The above comments are from the latest report from the California Department of Public Health and may be the first example of a hospitalized patient in the US who has H274Y and is not immuno-compromised. Earlier two immuno-compromised cancer patients were described in Seattle, in addition to two summer campers in North Carolina who were on prophylactic Tamiflu
Earlier a traveler from San Francisco was H274Y positive in Hong Kong, and had no reported Tamiflu exposure, raising concerns of an evolutionarily fit pandemic H1N1 circulating in northern California, since the infected travel was symptomatic during or shortly after deplaning form a non-stop flight originating in San Francisco.
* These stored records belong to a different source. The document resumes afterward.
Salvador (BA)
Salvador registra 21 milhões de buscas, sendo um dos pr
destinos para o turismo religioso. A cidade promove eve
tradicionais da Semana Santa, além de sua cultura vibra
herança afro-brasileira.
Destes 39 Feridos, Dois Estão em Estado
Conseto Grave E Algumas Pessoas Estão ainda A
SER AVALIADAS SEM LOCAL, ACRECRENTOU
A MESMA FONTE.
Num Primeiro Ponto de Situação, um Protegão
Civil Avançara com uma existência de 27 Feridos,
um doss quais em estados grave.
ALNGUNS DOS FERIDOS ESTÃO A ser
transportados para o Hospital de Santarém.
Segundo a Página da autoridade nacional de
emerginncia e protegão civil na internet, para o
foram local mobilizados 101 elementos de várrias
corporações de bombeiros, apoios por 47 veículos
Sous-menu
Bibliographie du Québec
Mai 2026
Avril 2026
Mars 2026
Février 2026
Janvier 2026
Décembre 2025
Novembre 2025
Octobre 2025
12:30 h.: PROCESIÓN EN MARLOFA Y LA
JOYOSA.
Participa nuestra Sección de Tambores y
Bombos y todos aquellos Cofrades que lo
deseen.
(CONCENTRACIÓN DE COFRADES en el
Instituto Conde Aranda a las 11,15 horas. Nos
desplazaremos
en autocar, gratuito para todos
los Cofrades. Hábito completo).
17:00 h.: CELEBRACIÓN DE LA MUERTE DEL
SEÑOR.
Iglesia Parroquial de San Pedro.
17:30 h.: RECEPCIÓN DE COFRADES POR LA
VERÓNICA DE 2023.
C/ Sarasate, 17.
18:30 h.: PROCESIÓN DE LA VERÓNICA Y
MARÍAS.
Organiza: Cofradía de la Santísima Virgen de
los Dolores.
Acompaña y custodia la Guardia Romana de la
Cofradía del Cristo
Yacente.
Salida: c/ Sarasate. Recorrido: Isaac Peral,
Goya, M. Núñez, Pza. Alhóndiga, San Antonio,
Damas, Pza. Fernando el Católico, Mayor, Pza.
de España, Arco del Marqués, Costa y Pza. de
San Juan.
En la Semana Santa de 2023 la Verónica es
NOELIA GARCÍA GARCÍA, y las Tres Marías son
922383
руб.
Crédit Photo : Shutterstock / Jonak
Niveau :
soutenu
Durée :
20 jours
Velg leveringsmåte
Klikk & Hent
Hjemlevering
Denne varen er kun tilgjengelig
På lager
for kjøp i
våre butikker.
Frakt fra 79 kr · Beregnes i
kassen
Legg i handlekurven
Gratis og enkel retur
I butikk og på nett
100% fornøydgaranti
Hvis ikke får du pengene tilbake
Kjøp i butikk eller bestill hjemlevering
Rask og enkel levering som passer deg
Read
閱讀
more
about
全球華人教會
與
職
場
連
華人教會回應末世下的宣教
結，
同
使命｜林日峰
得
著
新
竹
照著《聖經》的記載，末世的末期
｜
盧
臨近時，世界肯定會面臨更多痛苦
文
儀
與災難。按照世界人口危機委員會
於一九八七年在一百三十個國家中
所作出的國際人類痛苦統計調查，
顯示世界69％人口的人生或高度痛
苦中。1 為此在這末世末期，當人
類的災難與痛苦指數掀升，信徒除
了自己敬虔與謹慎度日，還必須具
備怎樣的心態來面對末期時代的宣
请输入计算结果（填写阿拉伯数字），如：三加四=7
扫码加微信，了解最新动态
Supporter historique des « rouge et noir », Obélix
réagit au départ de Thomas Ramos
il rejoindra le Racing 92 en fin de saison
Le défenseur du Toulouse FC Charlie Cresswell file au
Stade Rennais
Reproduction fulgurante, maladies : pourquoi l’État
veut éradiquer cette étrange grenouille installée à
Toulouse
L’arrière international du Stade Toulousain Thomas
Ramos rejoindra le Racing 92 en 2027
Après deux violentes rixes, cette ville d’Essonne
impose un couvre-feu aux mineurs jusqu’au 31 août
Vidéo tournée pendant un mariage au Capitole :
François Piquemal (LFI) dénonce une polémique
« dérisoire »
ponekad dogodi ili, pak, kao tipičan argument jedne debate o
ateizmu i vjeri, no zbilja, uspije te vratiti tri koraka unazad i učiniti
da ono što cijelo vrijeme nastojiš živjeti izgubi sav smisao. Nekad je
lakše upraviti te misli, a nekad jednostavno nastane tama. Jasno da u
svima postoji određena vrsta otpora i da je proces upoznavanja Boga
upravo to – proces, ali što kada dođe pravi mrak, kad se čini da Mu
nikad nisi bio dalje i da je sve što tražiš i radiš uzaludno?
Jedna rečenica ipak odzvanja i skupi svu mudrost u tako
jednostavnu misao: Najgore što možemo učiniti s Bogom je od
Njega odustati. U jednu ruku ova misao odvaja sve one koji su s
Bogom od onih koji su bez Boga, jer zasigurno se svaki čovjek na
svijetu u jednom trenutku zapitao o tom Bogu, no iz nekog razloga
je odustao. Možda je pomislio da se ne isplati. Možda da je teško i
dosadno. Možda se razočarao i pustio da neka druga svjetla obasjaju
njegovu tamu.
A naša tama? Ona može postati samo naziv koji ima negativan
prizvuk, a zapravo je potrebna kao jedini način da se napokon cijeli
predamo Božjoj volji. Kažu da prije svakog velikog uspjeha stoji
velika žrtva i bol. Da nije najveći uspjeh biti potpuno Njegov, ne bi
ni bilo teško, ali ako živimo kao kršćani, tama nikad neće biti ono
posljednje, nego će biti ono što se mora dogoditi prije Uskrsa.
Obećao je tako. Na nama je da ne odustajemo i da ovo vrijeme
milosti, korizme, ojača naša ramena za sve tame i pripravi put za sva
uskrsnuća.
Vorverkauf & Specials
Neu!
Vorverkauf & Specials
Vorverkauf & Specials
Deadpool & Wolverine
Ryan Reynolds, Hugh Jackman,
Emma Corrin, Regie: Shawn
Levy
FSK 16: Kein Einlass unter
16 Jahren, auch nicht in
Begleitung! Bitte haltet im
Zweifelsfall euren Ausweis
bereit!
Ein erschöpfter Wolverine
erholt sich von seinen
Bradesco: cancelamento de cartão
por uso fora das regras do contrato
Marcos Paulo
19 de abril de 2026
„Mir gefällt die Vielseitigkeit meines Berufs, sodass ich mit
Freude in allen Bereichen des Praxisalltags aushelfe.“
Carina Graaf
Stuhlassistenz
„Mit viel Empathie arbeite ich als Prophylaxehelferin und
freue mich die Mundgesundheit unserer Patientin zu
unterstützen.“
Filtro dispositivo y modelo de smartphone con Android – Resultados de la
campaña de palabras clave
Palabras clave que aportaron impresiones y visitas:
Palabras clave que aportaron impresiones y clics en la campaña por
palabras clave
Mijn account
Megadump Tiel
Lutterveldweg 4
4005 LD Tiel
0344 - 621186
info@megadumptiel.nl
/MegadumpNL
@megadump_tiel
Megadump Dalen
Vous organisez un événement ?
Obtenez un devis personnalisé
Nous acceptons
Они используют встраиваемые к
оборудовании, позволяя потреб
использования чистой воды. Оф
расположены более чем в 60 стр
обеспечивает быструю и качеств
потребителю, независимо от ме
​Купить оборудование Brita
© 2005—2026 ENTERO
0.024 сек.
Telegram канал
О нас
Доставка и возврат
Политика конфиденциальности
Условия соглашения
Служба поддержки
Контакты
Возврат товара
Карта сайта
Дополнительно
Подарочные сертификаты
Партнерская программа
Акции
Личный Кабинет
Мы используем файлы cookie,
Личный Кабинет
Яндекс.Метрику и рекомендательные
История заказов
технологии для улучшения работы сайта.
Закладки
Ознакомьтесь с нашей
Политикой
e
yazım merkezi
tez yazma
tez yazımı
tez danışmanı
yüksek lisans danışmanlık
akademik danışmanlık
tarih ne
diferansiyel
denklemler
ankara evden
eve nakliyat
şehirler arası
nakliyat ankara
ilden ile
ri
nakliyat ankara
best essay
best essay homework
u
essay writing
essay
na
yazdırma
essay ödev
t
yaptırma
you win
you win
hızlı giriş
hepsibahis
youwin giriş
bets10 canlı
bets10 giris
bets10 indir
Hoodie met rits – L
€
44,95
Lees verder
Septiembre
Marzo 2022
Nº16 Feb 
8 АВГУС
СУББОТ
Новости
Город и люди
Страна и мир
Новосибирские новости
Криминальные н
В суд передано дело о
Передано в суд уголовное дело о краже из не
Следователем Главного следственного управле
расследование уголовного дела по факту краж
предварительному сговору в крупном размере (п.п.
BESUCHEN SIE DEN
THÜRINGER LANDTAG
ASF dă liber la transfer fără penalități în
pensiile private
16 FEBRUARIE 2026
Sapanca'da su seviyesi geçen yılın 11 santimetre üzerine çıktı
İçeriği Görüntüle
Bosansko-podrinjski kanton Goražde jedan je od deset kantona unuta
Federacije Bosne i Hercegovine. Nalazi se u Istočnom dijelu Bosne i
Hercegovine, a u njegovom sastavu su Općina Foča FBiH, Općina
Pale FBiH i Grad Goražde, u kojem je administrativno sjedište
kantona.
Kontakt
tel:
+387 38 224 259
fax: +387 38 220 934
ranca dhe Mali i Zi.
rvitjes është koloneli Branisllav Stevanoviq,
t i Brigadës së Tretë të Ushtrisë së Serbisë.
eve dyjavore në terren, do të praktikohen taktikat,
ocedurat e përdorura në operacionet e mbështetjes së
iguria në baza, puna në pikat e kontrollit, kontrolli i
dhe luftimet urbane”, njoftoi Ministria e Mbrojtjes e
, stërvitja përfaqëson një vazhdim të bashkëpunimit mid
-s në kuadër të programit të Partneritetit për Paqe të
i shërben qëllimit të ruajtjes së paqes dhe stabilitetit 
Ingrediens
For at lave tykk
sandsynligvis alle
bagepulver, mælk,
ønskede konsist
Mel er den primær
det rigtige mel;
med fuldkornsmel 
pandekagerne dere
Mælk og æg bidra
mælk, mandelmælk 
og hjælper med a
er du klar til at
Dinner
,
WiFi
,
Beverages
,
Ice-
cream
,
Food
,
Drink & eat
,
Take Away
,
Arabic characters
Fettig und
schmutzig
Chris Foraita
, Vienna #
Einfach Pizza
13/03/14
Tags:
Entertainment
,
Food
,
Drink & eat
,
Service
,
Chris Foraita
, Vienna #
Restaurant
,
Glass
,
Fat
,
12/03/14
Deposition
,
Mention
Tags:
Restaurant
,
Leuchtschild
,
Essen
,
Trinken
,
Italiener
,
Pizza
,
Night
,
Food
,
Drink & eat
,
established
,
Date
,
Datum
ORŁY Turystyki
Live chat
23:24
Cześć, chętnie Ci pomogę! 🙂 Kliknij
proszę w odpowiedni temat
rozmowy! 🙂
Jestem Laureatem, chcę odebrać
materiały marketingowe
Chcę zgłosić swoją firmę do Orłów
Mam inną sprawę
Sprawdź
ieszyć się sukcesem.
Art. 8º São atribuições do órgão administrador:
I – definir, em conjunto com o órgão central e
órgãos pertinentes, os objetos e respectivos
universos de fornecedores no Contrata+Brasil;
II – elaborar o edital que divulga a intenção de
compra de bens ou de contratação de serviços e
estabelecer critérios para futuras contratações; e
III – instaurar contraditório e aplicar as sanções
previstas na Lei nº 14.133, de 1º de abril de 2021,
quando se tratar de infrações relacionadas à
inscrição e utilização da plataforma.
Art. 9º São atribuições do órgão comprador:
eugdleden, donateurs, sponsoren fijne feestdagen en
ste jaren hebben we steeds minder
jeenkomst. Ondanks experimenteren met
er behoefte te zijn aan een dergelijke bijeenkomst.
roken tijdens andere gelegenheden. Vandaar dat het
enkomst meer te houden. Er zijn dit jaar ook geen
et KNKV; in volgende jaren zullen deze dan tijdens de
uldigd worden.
The above description does not include Tamiflu use in the hospitalized patient, so it is unclear if the H274Y was detected prior to treatment or if treatment selected for H274Y. Prior cases developed resistance shortly after the start of treatment, raising concerns of H274Y circulation as minor component in worldwide infections, leading to increases in deaths as seen in California, or widespread outbreaks as seen in schools in the southern United States.
Moreover, the number of cases of resistance continues to rise. The latest WHO update on reported cases cites four for Japan, indicating another patient on prophylactic Tamiflu developed an infection which was H274Y positive.
More information on Tamiflu exposure linked to the hospitalized patient in northern California, as well as sequence data on the growing number of H274Y positive cases would be useful.